Somali militia kill two over World Cup - report
MOGADISHU, July 5 (Reuters) Somali Islamist militia shot dead two people demanding to watch the World Cup semi-final in the latest sign of a hardline religious edge to the newly-powerful movement, a local media group said today.
The Islamists, who kicked U.S.-backed warlords out of Mogadishu then took control of a large swathe of southern Somalia last month, initially sought to project a moderate image but have been increasingly showing a more radical side.
Yesterday night's shooting came when militiamen in the central town of Dusa Mareb -- the home area of the Islamists' hardline leader Sheikh Hassan Dahir Aweys -- shut a cinema showing the Germany-Italy semi-final, Shabelle network said.
''They closed the cinema and forced onlookers to go home, but this angered everybody, making them stage a rally,'' Shabelle quoted one eyewitness as saying on its Web site.

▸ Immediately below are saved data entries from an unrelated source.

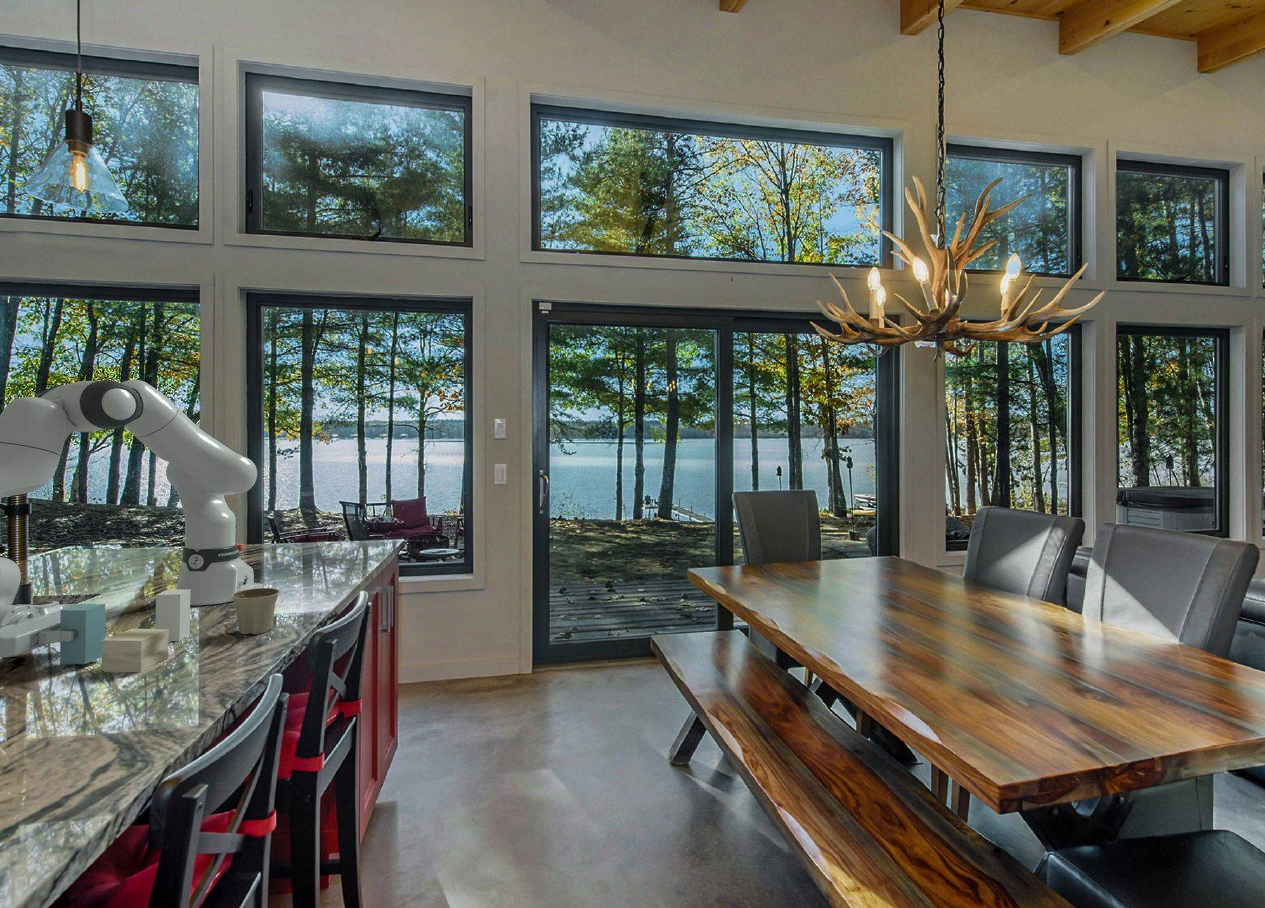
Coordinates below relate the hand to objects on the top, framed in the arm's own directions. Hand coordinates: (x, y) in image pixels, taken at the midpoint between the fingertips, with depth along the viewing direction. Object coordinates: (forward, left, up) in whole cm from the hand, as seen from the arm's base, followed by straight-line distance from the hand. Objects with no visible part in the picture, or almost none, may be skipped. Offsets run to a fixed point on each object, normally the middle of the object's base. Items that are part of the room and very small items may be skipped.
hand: (88, 630), depth 117 cm
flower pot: (-22, +19, -7) cm, 30 cm away
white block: (-16, +5, -6) cm, 18 cm away
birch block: (0, +9, -7) cm, 11 cm away
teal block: (0, -1, -6) cm, 6 cm away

When gunmen opened fire to disperse the demonstrators, they killed the cinema owner and a young girl who was in the crowd, Shabelle said, quoting locals. The report could not be immediately confirmed.
There have been numerous other reports of militia linked to the Islamic sharia courts -- out of which the movement grew -- trying to stop public viewings of the World Cup, which have set off public protests.
Islamist leaders say that is not their policy, but rather the work of over-zealous militiamen.
Somalis, who initially welcomed the relative pacification of Mogadishu and other areas by the Islamists, are becoming disillusioned with some of their practices and nervous of a Taliban-style rule. Somalis are mostly moderate Muslims.
ETHIOPIAN INCURSION? On a recent visit to Mogadishu, various locals complained to a Reuters correspondent of militia forcibly chopping long hair, making women cover their faces and whipping people for watching soccer.
The sheikhs at the forefront of the movement say they have no foreign model and their priority is to bring law and order to the Horn of Africa nation, which has been without central rule since warlords ousted a military dictator in 1991.
But Aweys has said he would like to see government based on Islamic law.
That puts the Islamists at odds with the weak interim government -- formed in Kenya in 2004 and currently based in the provincial town of Baidoa -- which is backed by the West and was founded on a secular charter.
A delegation from the African Union (AU) and east African inter-governmental peace body IGAD was visiting Baidoa on Wednesday in the latest effort by the international community to come to terms with Somalia's power-shift.
The mission was to go to Mogadishu after.
While many hoped the Islamists and government could work out a power-sharing arrangement, they are now fearful of armed confrontation.
The Islamists say Ethiopia has sent troops across the border to back President Abdullahi Yusuf's administration and prevent them making more advances. Addis Ababa denies that.